Stability of L1+L2 complexes. An immobilized complex of HPV11 L1 and HPV11 GST=L2(313-455) was treated with the following: lane 1, 1 M NaCl in buffer L (40 mM Tris [pH 8.0], 200 mM NaCl, 2 mM DTT, 1 mM EDTA); lane 2, 2 M NaCl in buffer L; lane 3, 1% NP-40 in buffer L; lane 4, 1% NP-40 plus 0.1% DOC in buffer L; lane 5, radioimmunoprecipitation assay buffer (50 mM Tris [pH 7.2], 150 mM NaCl, 0.1% SDS, 1% NP-40, 1% DOC); lane 6, 0.5 M urea in buffer L; lane 7, 1 M urea in buffer L; lane 8, 1.5 M urea in buffer L; lane 9, 2 M urea in buffer L; lane 10, 2.5 M urea in buffer L; lane 11, 5 M urea in buffer L; lane 12, buffer L; and lane 13, SDS-PAGE loading buffer (63 mM Tris [pH 6.8], 10% glycerol, 2.3% SDS). A total of 50 μl of the supernatant from each treatment separated by SDS-PAGE and stained with Coomassie blue is shown in panel A. The positions of HPV11 L1 and HPV11 GST=L2(313-455) are indicated at the right.

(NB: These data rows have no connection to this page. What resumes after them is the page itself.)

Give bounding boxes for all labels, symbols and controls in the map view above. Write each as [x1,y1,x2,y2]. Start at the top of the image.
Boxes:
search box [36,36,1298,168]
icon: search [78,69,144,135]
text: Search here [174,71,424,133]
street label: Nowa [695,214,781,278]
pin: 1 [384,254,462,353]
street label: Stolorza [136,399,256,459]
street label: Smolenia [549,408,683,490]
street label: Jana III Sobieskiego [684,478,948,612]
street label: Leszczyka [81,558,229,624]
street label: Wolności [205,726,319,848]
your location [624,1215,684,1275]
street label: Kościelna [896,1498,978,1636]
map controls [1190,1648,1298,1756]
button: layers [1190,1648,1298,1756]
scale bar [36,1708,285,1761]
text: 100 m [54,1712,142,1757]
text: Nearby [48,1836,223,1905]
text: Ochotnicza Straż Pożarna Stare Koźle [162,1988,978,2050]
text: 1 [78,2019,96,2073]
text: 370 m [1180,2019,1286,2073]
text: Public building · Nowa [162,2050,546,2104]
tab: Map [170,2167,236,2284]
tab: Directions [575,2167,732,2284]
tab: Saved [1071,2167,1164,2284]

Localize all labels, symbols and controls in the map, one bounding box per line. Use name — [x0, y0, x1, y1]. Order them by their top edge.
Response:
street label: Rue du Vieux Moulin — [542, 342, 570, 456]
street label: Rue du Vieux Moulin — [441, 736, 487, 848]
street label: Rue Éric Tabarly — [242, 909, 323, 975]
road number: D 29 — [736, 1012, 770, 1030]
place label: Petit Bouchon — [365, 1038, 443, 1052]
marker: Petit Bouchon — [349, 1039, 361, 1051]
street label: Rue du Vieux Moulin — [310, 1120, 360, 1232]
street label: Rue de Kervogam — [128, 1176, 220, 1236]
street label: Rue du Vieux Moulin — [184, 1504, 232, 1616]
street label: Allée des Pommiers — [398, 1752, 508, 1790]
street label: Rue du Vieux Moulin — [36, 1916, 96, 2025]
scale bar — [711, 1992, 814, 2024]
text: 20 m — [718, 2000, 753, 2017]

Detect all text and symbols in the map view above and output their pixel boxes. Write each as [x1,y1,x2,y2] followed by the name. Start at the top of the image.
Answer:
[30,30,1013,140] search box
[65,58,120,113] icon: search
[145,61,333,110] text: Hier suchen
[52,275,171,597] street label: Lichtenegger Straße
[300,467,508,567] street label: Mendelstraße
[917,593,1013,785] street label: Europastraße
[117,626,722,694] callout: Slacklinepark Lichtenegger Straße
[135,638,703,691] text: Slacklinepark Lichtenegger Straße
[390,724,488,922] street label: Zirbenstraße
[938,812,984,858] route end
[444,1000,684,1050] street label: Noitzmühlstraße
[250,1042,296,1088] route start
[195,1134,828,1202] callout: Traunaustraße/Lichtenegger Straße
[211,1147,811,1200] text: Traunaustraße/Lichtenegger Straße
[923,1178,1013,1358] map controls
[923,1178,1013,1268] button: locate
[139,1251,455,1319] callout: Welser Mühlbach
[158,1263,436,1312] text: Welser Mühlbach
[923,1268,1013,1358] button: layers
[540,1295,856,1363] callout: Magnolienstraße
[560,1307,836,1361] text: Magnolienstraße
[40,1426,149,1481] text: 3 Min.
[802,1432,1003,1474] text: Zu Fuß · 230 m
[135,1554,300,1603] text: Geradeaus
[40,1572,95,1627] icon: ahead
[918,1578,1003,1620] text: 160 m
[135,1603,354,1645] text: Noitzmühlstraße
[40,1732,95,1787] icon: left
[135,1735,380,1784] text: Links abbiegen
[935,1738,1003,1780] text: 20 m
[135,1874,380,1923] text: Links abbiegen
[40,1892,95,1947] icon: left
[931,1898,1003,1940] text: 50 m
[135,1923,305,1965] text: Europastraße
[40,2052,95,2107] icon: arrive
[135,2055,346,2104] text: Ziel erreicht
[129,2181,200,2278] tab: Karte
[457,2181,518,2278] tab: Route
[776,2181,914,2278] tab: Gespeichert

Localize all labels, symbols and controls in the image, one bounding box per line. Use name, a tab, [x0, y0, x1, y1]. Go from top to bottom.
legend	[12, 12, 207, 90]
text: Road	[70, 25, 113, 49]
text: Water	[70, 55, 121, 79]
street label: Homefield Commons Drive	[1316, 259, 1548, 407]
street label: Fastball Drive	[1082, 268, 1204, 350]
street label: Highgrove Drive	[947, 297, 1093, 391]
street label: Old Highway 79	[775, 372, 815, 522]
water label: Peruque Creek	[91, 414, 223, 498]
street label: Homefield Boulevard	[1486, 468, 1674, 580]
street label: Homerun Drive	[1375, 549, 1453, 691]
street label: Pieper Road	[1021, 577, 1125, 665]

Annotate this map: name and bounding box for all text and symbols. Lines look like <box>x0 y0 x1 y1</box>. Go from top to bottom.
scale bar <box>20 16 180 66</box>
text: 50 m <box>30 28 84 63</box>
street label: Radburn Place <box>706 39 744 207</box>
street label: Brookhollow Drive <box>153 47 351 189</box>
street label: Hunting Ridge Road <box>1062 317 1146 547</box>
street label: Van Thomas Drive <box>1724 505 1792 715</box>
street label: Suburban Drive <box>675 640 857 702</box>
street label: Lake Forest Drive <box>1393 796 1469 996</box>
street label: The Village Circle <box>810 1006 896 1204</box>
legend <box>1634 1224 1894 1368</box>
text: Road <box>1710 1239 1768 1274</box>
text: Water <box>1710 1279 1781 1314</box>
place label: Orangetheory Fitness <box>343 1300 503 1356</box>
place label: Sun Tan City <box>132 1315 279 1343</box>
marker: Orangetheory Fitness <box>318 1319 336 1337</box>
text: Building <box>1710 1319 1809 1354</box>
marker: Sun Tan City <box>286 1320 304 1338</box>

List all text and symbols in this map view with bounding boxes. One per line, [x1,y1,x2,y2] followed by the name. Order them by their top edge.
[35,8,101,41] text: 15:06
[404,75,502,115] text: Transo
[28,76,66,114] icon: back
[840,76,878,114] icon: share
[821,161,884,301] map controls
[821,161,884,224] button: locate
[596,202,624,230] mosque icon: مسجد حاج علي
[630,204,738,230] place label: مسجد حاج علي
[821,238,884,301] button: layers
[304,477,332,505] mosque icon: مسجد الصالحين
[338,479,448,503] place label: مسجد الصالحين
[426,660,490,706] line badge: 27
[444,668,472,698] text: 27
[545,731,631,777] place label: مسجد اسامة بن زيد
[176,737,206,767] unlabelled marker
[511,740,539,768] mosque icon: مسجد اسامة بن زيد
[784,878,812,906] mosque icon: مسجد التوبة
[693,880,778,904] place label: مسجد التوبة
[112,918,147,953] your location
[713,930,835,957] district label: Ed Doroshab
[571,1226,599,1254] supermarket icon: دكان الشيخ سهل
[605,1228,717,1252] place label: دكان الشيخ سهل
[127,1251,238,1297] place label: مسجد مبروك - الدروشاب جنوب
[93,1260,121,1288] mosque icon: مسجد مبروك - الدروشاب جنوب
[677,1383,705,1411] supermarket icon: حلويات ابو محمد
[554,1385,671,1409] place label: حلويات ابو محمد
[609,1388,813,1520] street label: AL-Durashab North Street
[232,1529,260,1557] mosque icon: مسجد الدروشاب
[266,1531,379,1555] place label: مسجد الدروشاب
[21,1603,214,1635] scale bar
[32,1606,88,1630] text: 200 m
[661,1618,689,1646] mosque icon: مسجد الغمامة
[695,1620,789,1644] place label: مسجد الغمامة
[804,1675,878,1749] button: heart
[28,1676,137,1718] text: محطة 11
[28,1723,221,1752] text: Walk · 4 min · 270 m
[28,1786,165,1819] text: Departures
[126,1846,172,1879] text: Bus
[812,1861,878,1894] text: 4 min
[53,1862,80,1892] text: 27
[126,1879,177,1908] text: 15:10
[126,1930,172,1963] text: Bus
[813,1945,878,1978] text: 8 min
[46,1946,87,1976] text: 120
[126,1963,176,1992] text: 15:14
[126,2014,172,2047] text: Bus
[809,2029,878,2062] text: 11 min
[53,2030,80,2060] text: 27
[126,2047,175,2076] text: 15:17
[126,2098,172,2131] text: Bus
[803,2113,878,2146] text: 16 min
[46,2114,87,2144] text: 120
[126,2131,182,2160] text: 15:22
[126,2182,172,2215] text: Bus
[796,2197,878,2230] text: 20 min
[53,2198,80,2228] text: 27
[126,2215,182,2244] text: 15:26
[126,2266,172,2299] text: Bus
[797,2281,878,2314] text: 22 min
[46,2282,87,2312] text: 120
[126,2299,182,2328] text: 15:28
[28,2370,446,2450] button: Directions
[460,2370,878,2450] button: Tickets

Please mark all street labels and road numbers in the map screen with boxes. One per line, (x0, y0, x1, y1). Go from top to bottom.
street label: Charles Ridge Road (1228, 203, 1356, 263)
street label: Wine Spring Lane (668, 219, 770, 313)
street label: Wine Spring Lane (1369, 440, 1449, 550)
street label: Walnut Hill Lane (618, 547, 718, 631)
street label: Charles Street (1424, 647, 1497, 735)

Molecular size markers are indicated at the left in kilodaltons. Panel B shows the relative amounts of L1 released from the complex by each treatment as determined by densitometry analysis of gels like that depicted in panel A. The bars correspond from left to right to the treatment indicated for lanes 1 to 13 in panel A. The values represent the average of three independent experiments.

FIG. 9.

An L1+L2 complex assembles at pH 6.8. HPV11 L1 alone or in complex with HPV11 L2(313-455) was dialyzed against 40 mM HEPES (pH 6.8) and 0.5 M NaCl in the presence or absence of 5 mM DTT. Representative fields are shown. The scale bars represent 100 nm.